Berylia is under attack.
Again.
The island nation, located
somewhere in the cold waters of the Atlantic Ocean, relies on its state-of-the-art
drone industry for a large part of its income. But recently its drone research
labs have come under cyber attack from unknown assailants, forcing Berylia to
deploy rapid-reaction teams of security experts to its labs, under orders to
find out what's happening, and to stop the attacks as quickly as possible.
Over two hectic days, the
teams will have to battle against mounting attacks on their systems, hijacking
of their drones, and questions from a sometimes hostile press.
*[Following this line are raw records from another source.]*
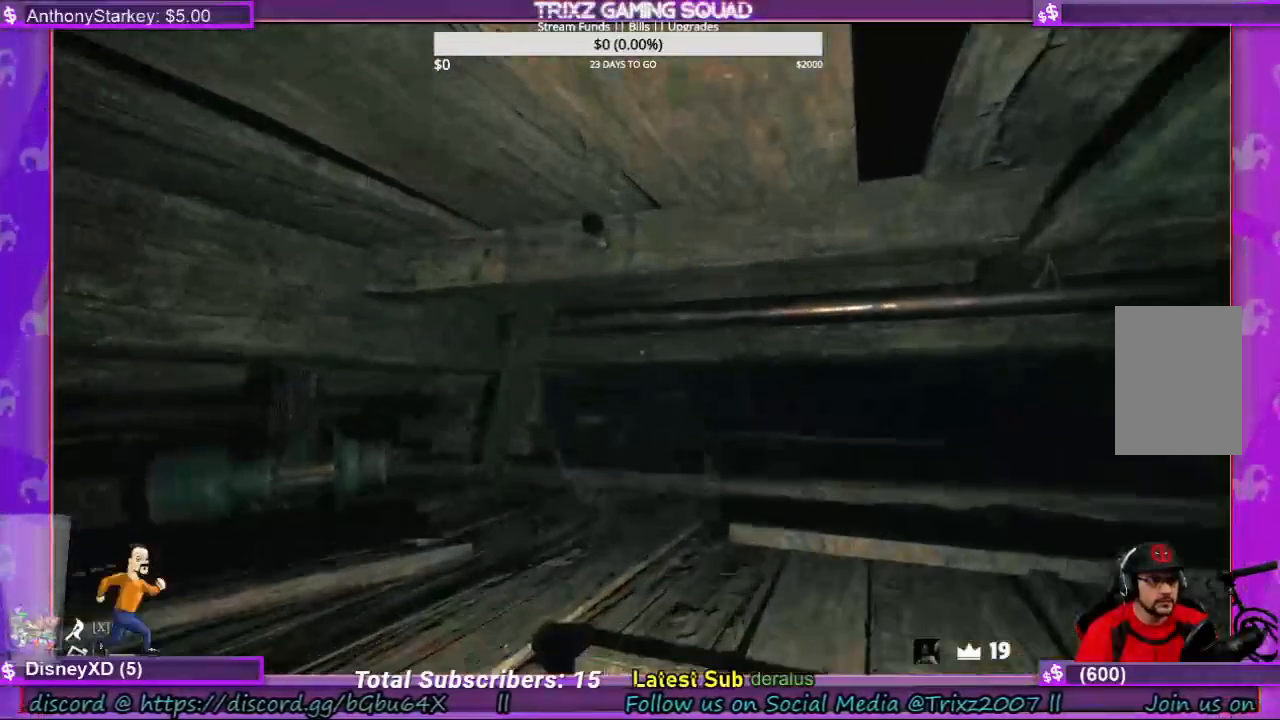
{"keys": [], "mouse": [], "events": [[500, "w", "up"]]}
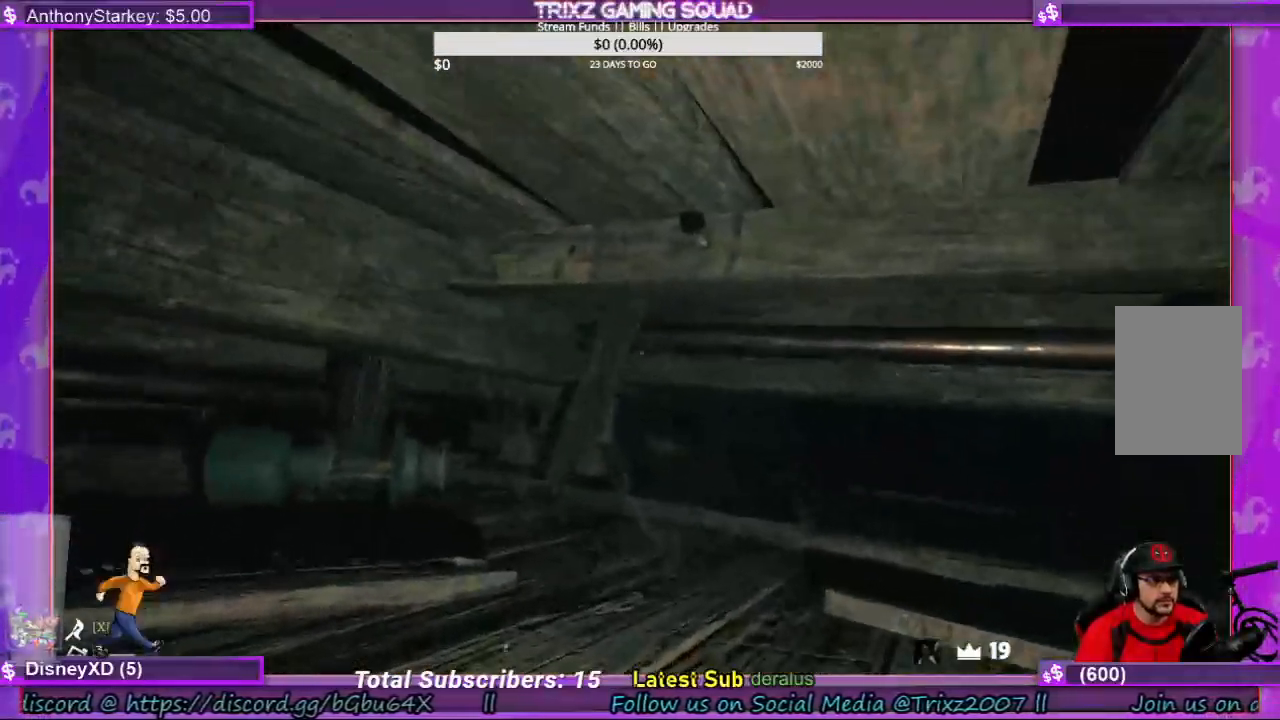
{"keys": [], "mouse": [], "events": []}
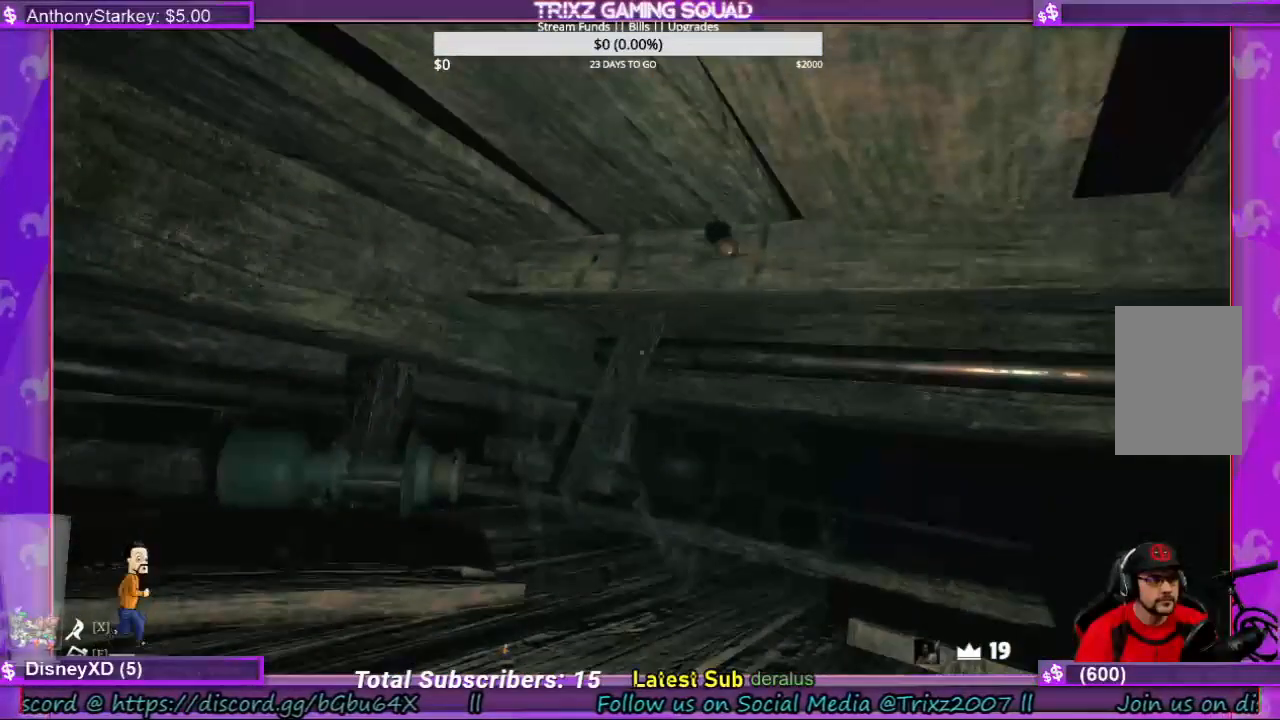
{"keys": ["w"], "mouse": [], "events": [[167, "w", "down"]]}
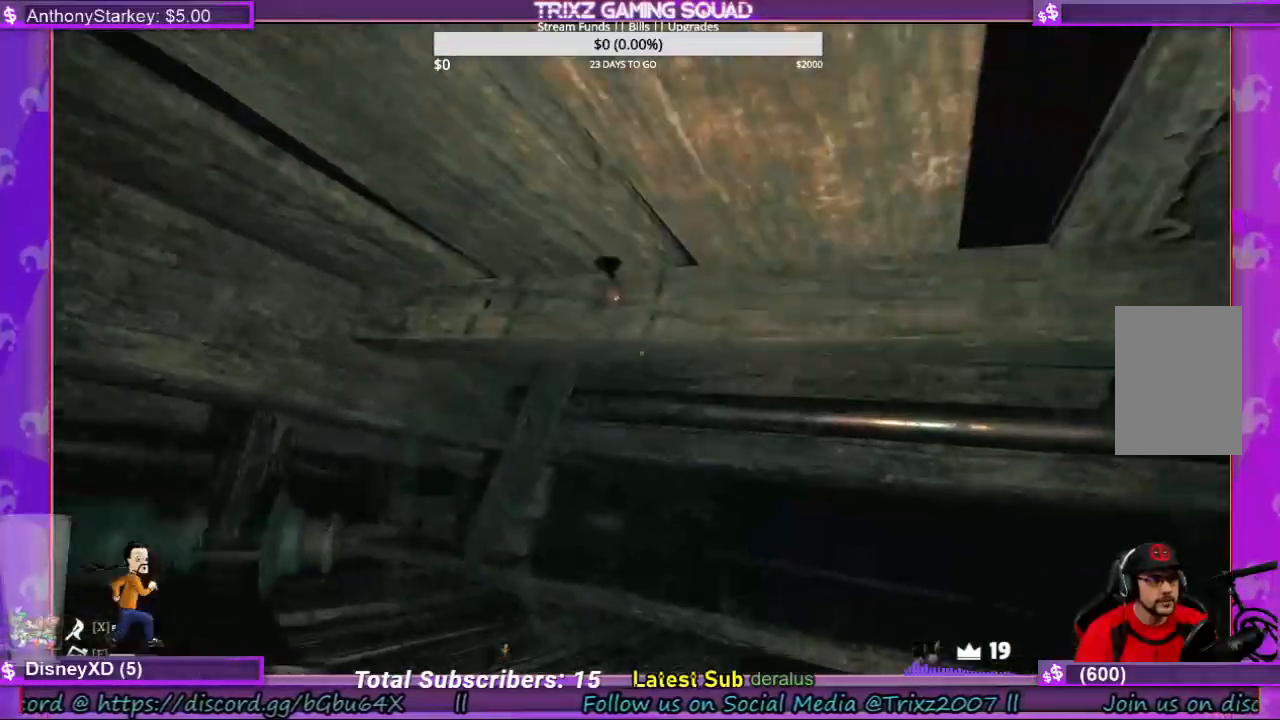
{"keys": ["w"], "mouse": [], "events": []}
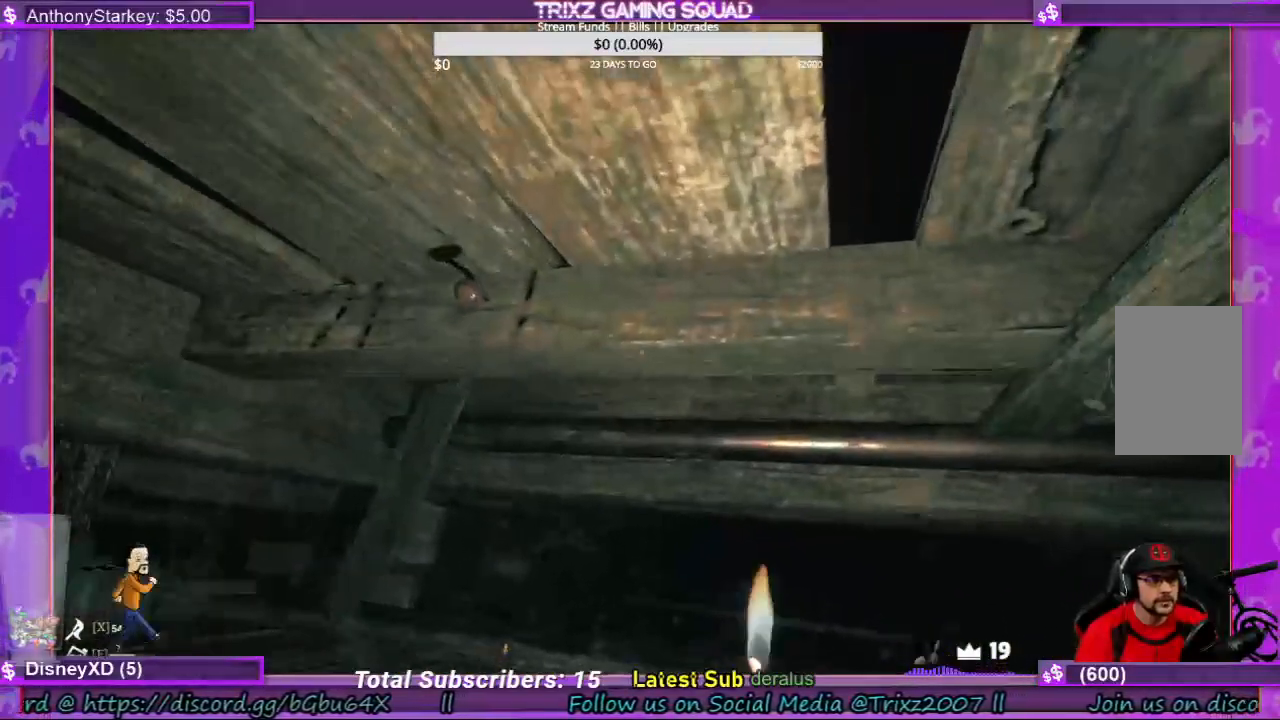
{"keys": [], "mouse": [], "events": [[100, "w", "up"]]}
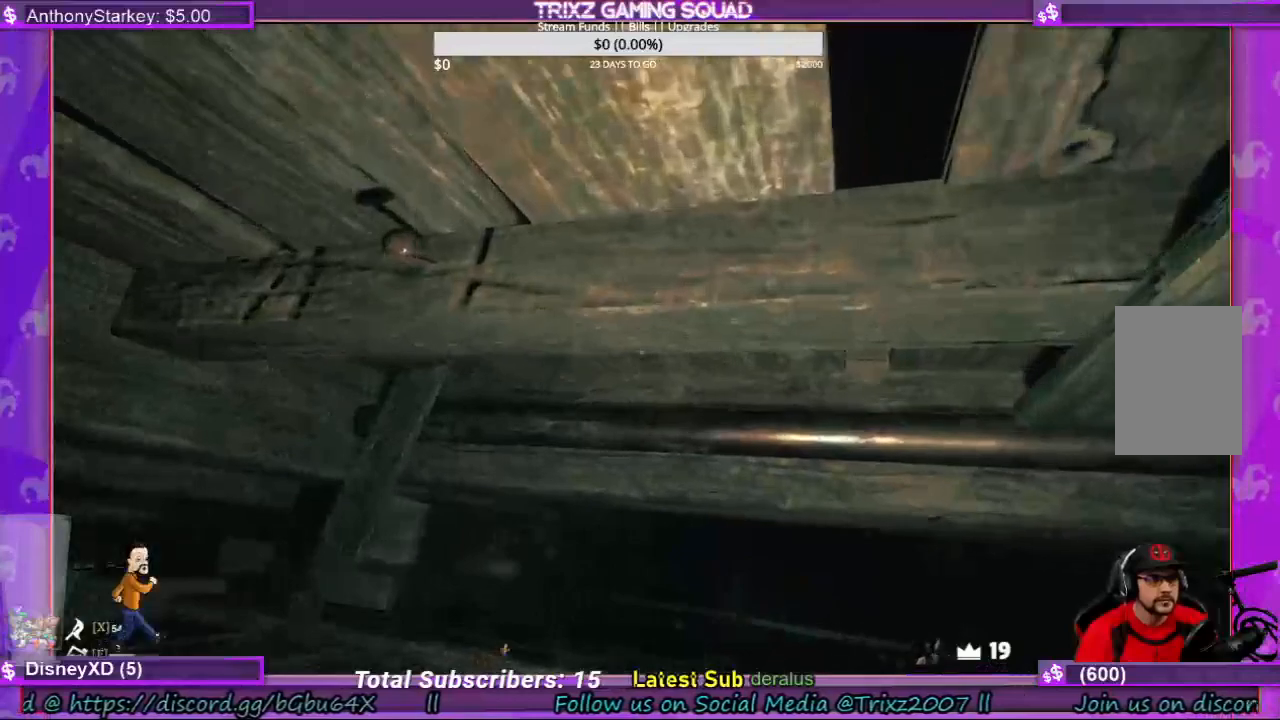
{"keys": [], "mouse": [], "events": []}
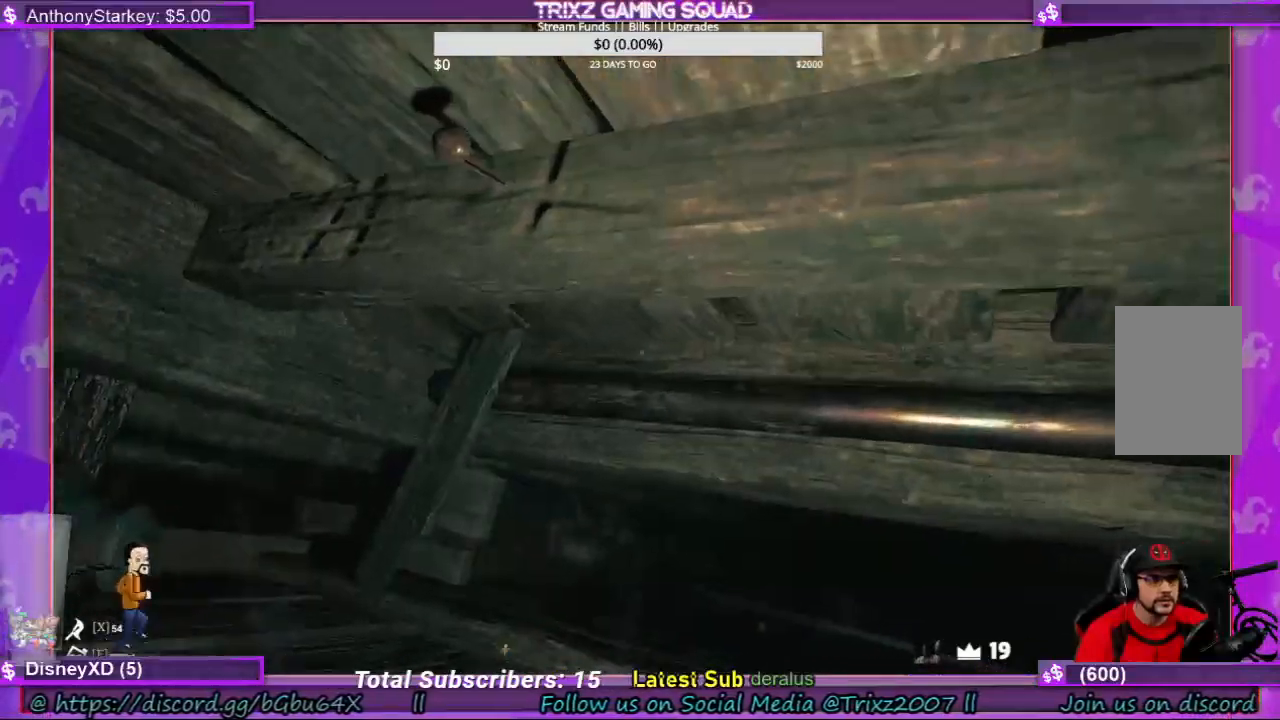
{"keys": [], "mouse": [], "events": []}
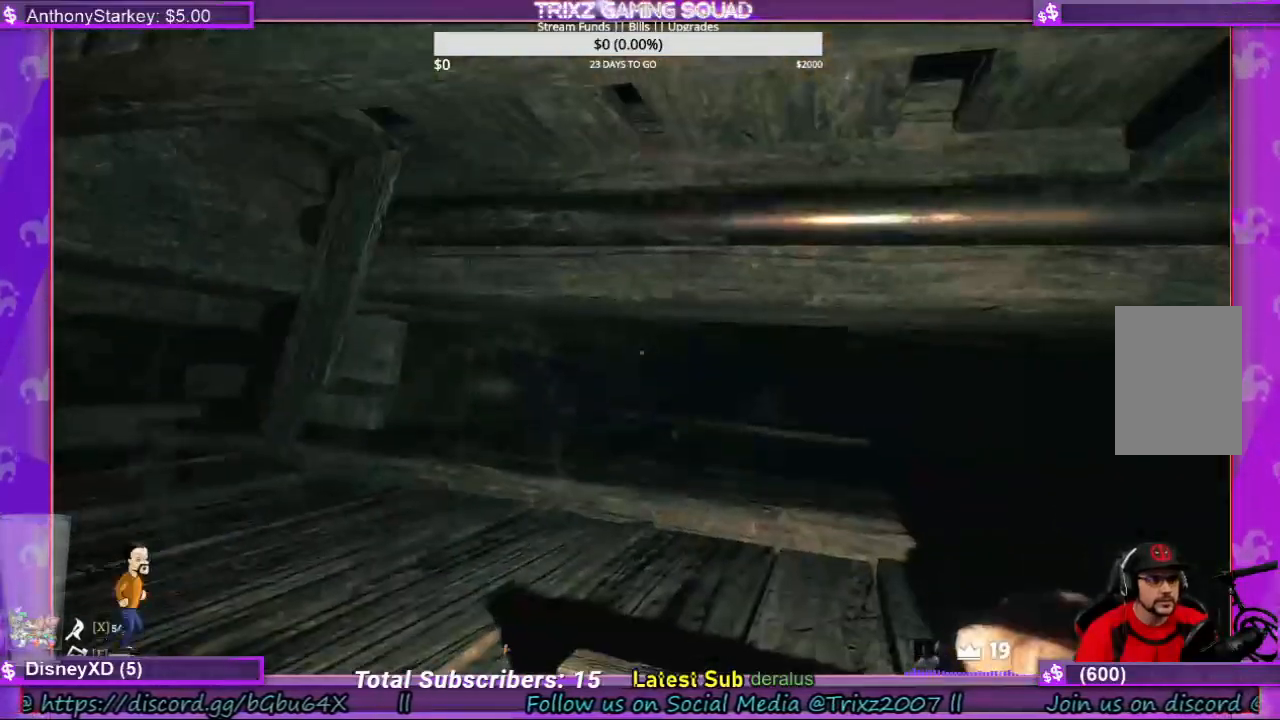
{"keys": ["w"], "mouse": [], "events": [[500, "w", "down"]]}
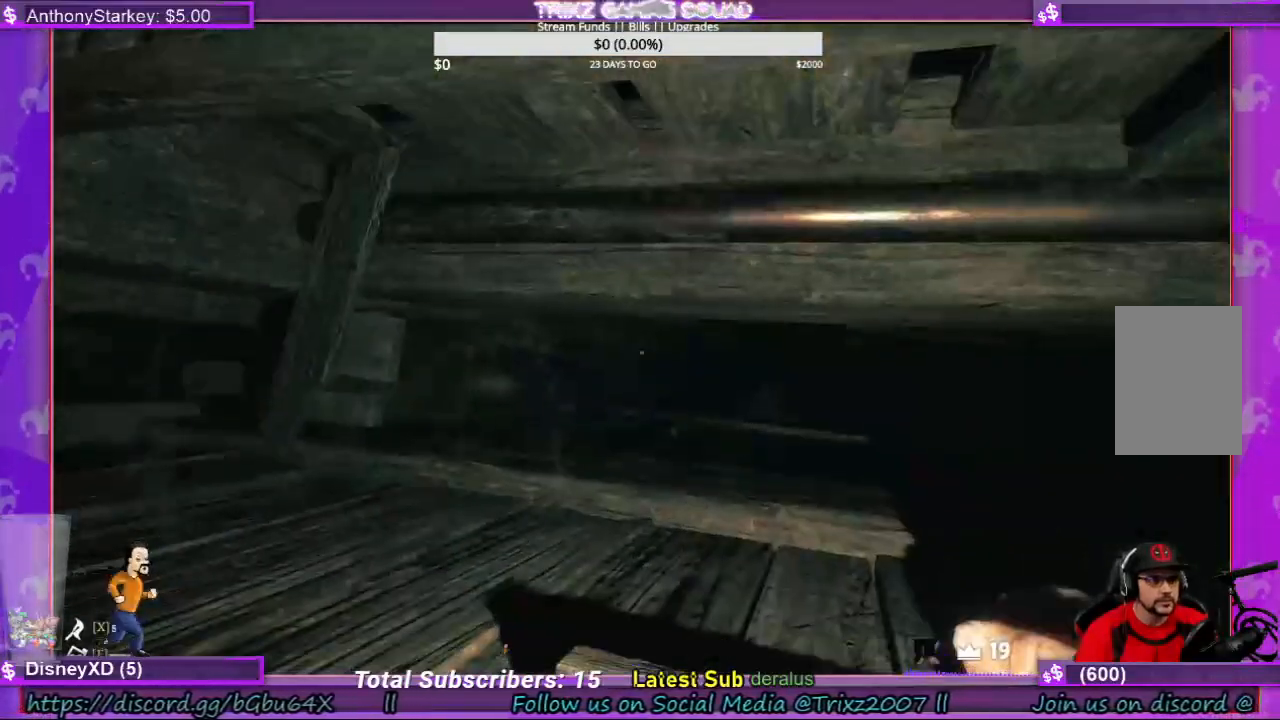
{"keys": [], "mouse": [], "events": [[500, "w", "up"]]}
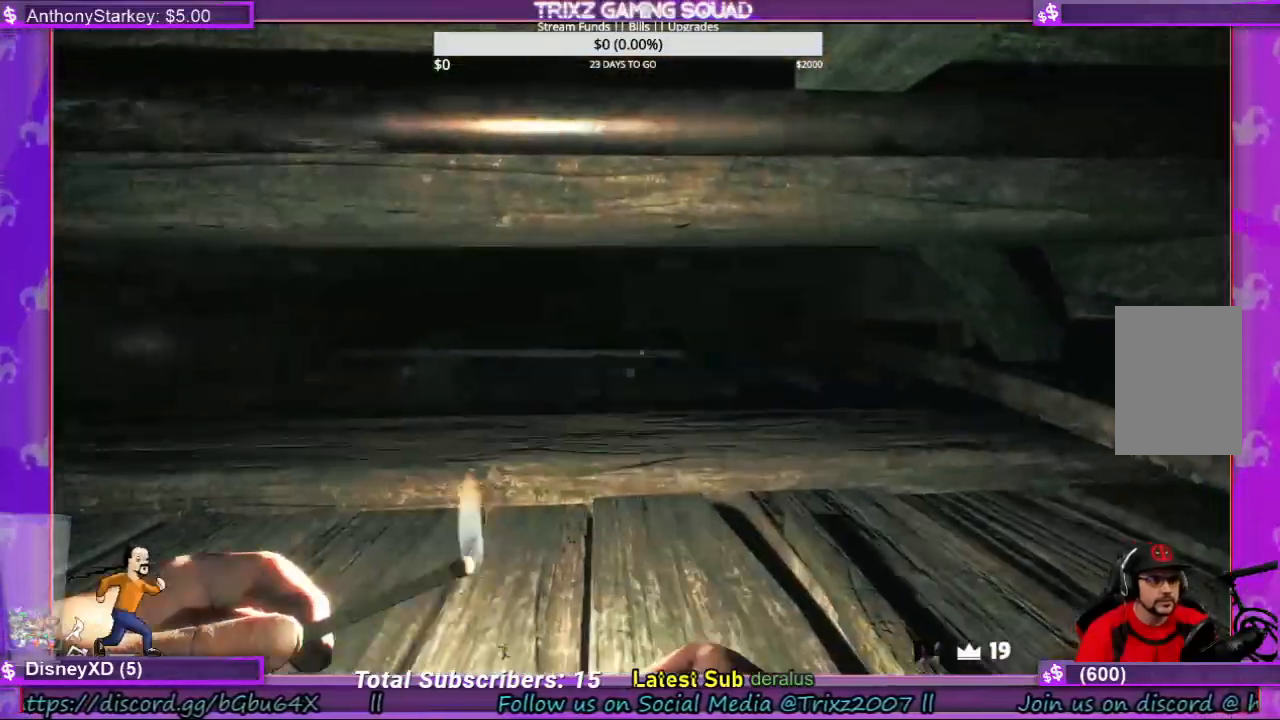
{"keys": [], "mouse": [], "events": []}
And it's not the first time
Berylia has come under attack: strangely these cyber onslaughts happen every
year at around the same time. And these incursions won't be the last time the
country comes under attack either, because the fictional drone-building country
is the setting for the NATO annual cyber defence wargame, Locked Shields.
The exercise is run from
Estonia by NATO's cyberwarfare think tank, the Cooperative Cyber Defence Centre
of Excellence (CCD COE). The annual event, which has been running since 2010,
aims to train the security experts who protect national IT systems on a daily
basis. While the exact scenario changes every year, the setting--the embattled
Berylia--remains the same, and arch-rival Crimsonia often makes an appearance
too.
Berylia might be a
fictional state, but Estonia itself has first hand experience of these sort of
digital attacks: back in 2007 its banks and government systems suffered weeks of disruption from hackers after
Estonian authorities proposed moving a Soviet war memorial. Russia denied any
involvement in the attacks, but the incident accelerated plans for the
formation of the NATO's cyber think tank, located in the Estonian capital,
Tallinn.
This year Locked Shields saw more than 1,700 attacks
carried out against 1,500 virtualised systems being protected by 20 teams,
which separately had to defend online services and industrial control systems
against real malware and digital attacks.
The wargame pits 20 'blue
team' sets of defenders from NATO's member states, against a 'red team' of
attackers which attempt to disrupt their networks. A separate 'white team' of
experts runs the game systems. In total, the exercise involves around 550
people across 26 nationalities, 250 of which are the core planning team in
Tallinn, where the main action takes place over a two-day period.
It's not the only big
cyberwar game. The US runs its own 'Cyber Guard' event every year, which this
year saw around 1,000 players from
various government agencies. Those taking part included the UK, Canada, and
Australia, all dealing with a fictional attack on an oil refinery, power grids,
and ports, while the Bank of England has overseen 'Waking Shark' exercises
across the banks in London. However, Locked Shields describes itself as the largest international technical cyber defence exercise.
All the Locked Shields
teams get the same mission briefing, and the same set of virtual systems to
defend. While the game is run from Estonia by NATO's Cooperative Cyber Defence
Centre of Excellence (CCD COE), most teams log-in remotely from their own
countries. The teams are playing simultaneously but separately, so it is in
some respects 20 games at once, although the teams are allowed to share some
information.
In the scenario, the teams
are playing as a rapid reaction team that has just been dropped into a drone
research lab. That means when the game starts, they don't even know precisely
what systems they have to defend, and whether their adversary has already
managed to breach any.
Even the technical
information they are given about the systems they have been called in to
protect is--as it would be in real life--shoddy and possibly incorrect, making
it even harder for the teams to prepare their defences.
Berylia and Crimsonia are
the two fictional countries involved in the Locked Shields simulation.
"We are trying to use
hacking scenarios and attack scenarios that are taken from real life, so we are
not playing on an abstract simulation, we are actually using the same operating
systems that would be encountered in real life," Dr Rain Ottis, Locked
Shields 2016 scenario master, said.
"We want to see how
they handle themselves as a team in a situation where there's lots of fog of
war, where you do not have full visibility of the scenario of the things that
are happening to you," he said.
Over the course of the
exercise things only get worse. Not only do the teams have to deal with
incoming attacks, they also have to deal with getting blamed for attacks coming
from their networks. "It is as realistic as we can make it," said
Ottis.
The teams of defenders--each
of around a dozen people--have to protect around 2,000 machines making up a
realistic representation of what a business network would look like. The
services the blue teams have to maintain range from websites, email, and online
shopping services, to various kinds of industrial control systems.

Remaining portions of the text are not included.